Before we said goodbye, they handed me a small gift: an MBTI T-shirt and a book. Simple things that felt strangely meaningful, like reminders that this journey isn’t finished.
My husband picked me up afterward, fresh from his meeting with his angel investor in Kuningan. We drove home, and as soon as we arrived, we had lunch together because he hadn’t eaten yet. Then my eldest daughter offered to dye my graying hair. On the terrace, under the afternoon light, she worked patiently while chatting, and I couldn’t help laughing at how many hundreds of thousands I was saving.
By evening, my husband and I slipped out to eat bakso, just the two of us. Our eldest didn’t join; she suddenly felt unwell and had piles of campus work, so we brought some home for her instead. The bakso from Bakso Kampungqu in BSD was exactly what we needed: cheap, comforting, warm, and proudly without MSG or preservatives.
When I got home again, I was surprised by a Google Photos memory that popped up: an old picture of me and Angeline, my MBTI instructor, taken at Pacific Place. The exact same date. 27 November. Exactly seven years ago. She was such a lovely lady.

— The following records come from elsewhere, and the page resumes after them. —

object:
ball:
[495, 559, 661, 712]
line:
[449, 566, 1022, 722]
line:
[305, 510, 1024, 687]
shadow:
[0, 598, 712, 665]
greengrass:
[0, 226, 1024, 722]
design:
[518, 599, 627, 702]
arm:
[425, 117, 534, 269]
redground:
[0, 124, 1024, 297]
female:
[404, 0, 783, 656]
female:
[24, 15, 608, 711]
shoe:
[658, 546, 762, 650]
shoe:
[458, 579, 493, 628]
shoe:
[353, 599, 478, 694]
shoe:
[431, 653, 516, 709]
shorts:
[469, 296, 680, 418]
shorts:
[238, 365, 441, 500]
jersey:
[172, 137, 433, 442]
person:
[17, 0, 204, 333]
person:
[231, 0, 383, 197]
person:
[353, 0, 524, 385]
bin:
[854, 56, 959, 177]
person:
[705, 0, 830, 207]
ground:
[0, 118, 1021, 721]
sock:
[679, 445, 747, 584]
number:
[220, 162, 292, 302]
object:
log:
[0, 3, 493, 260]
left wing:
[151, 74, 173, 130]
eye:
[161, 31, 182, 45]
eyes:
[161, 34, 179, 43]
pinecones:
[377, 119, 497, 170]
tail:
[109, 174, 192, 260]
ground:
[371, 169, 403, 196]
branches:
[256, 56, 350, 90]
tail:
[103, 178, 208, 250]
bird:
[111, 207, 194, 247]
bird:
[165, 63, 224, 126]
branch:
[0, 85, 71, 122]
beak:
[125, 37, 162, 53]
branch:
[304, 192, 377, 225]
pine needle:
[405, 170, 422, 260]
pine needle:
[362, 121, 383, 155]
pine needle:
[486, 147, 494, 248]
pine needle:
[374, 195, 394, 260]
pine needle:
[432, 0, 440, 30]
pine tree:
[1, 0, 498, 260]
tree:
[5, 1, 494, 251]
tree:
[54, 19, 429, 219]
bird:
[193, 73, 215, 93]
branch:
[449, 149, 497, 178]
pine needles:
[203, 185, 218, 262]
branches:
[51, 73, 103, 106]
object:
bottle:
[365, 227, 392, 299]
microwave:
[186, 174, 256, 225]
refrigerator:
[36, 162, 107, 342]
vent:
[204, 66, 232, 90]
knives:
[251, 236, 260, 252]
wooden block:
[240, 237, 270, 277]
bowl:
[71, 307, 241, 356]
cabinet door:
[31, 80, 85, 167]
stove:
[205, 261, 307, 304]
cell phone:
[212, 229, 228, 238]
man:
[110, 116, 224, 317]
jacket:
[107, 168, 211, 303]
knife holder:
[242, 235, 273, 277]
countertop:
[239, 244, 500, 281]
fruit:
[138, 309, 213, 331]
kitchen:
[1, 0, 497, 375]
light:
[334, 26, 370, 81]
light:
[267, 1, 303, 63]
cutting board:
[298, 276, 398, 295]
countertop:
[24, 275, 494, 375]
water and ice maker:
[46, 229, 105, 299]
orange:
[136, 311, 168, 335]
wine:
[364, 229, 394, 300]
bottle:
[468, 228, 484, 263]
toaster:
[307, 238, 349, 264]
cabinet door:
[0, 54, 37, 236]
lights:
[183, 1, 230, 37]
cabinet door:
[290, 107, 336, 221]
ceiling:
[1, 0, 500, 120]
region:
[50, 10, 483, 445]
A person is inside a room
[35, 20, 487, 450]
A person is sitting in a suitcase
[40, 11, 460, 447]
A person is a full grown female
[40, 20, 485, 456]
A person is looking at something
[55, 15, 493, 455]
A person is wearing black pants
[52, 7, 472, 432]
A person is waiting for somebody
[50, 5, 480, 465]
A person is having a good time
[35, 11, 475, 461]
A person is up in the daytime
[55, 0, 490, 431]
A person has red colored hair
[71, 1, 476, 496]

Gentle, insightful, warm. Unfortunately she has returned to the Lord after bravely fighting cancer. Seeing her face after a day like this felt like a tender reminder from the universe. May she rest in peace.
Meanwhile, the internet was buzzing with the drama of the day. A viral thread about a lost Tumbler Tuku led to a KAI staff member being fired, which then backfired, and eventually the woman who made the thread also got fired by her company. The whole thing felt like a strange, modern fable: your thumb is your tiger. Be careful where it jumps.
I couldn’t help thinking how differently that story could go. I once lost a diamond, after all. My husband didn’t react with anger or drama. When I asked him whether he's mad (coz he's the one who bought it for me), he just shrugged and said, "Why should I? It’s just a thing." 💗
Anyway, it was a full day, yet gentle in its own way. A day where past and present touched hands. A day that reminded me who I was in 2018 and who I am now, standing somewhere between growth, gratitude, and humor.